After his glance to third, the catcher will throw the ball on a line over the second base bag. Either the shortstop or second baseman must go to the bag to cover; whichever middle infielder is not covering backs up the throw and watches the runner at third base. If the runner at third breaks for home, the infielder who is not covering exercises his judgment to tell the covering infielder to tag the runner or to throw home. If it is the latter, the infielder covering second base will leave the bag, run into the infield to meet the throw and throw the ball back to the catcher for a play at the plate. Often, however, the defending team decides to concede the run in an effort to get a more sure out at second base. In that event, the infielder covering the base will catch the throw and tag the runner with no decision to be made.
Next, the catcher may throw the ball back to the pitcher in an effort to trap the runner off third base. On this play, the catcher does not look at the runner at third base before throwing because the defense wants him far off the base. The catcher throws the ball over the pitcher’s head as though he is throwing through to second base. The pitcher must reach up to cut the ball off and throw immediately to the third baseman at the bag. If the pitcher is not alert, disaster may result in the form of a wild throw or a plunked pitcher.
Last, the catcher may fake a throw to second base and then throw to third base to trap the runner off the base. As in the second option, the catcher will not look at third base as he comes out of his crouch to throw. He must make a hard pump fake to second and then throw immediately down the third base line about head high over the bag. If he is lucky, the runner at third will have to go to the ground to avoid being hit by the throw and will be an easy tagout for the third baseman. By far, the highest percentage play of the double steal defense options for getting a sure out is to throw through to second base, and that option is used the large majority of the time by major league teams.

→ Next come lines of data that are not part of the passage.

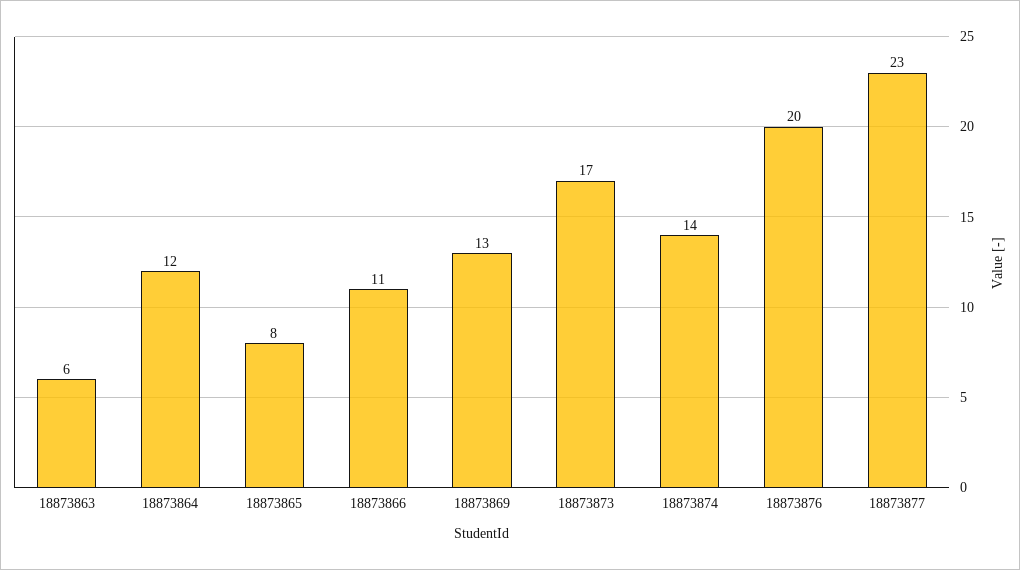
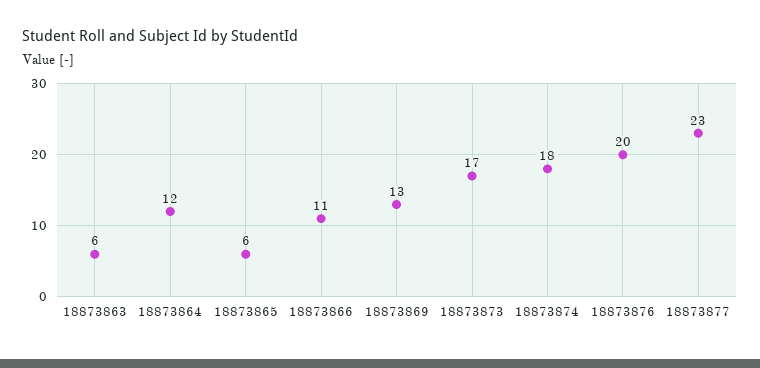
  {
    "18873863": 6,
    "18873864": 12,
-   "18873865": 8,
+   "18873865": 6,
    "18873866": 11,
    "18873869": 13,
    "18873873": 17,
-   "18873874": 14,
+   "18873874": 18,
    "18873876": 20,
    "18873877": 23
  }

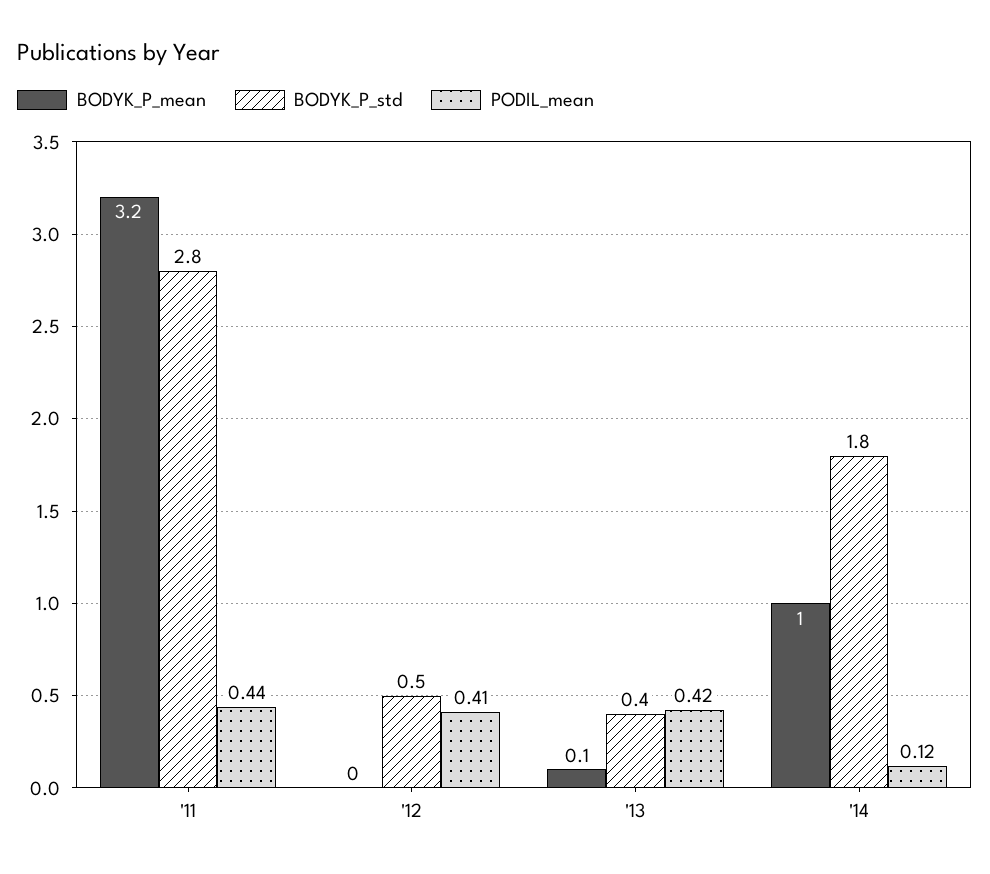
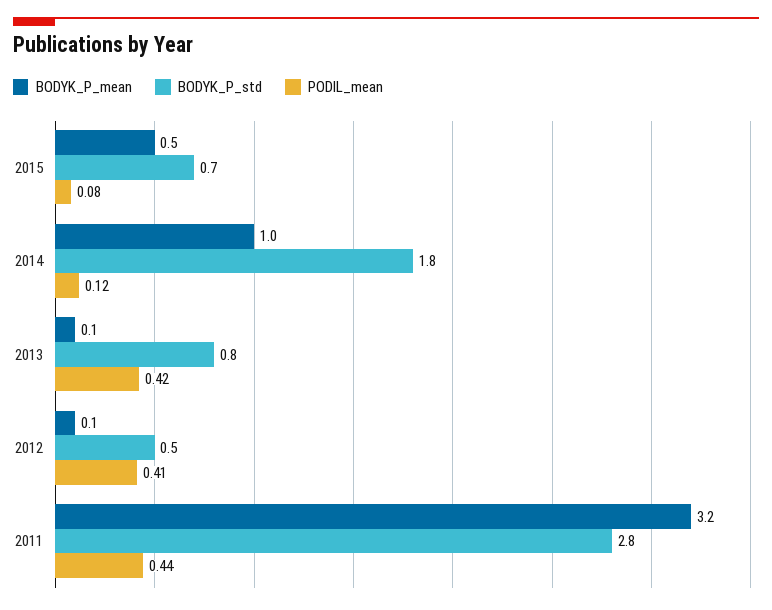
  {
    "BODYK_P_mean": {
      "'11": 3.2,
-     "'12": 0,
+     "'12": 0.1,
      "'13": 0.1,
-     "'14": 1
+     "'14": 1,
+     "2015": 0.5
    },
    "BODYK_P_std": {
      "'11": 2.8,
      "'12": 0.5,
-     "'13": 0.4,
+     "'13": 0.8,
-     "'14": 1.8
+     "'14": 1.8,
+     "2015": 0.7
    },
    "PODIL_mean": {
      "'11": 0.44,
      "'12": 0.41,
      "'13": 0.42,
-     "'14": 0.12
+     "'14": 0.12,
+     "2015": 0.08
    }
  }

General Defensive Principles
The overriding principle of any good defensive team is to turn every routine play into at least one out. Every routine play should be made. Giving away outs by allowing extra outs generally results in runs. Excellent defensive teams rarely leave bases uncovered; pitchers, catchers and outfielders should back up plays and cover bases when necessary. Every ball hit into the air that can be caught has to be caught. This requires the defenders to know the rules for defense and to call for the ball. The cutoff man must be hit every time, and each player should be in the proper area of the field for each situation.
Each fielder, including the pitcher, must know the outs and the situation and anticipate that the ball will be hit to him. The Little League coach’s adage of: ”know what you are going to do with the ball before it is hit” is good advice and works in every level of competitive baseball. Great defense is nothing more than recognizing situations and being consistent at catching and throwing the ball.
Defense wins championships, even in this hitters’ era. The rules of defense determine who goes where and does what when he gets there, and there are very few truly spontaneous movements for an outstanding defensive club. The players move in synchronized patterns to their required positions according to the rules, every base is covered, each player knows what to do with the ball, usually someone is directing the throw, and there is at least one player backing up every throw and every play. When played according to the rules of defense, defensive baseball is a joy to watch.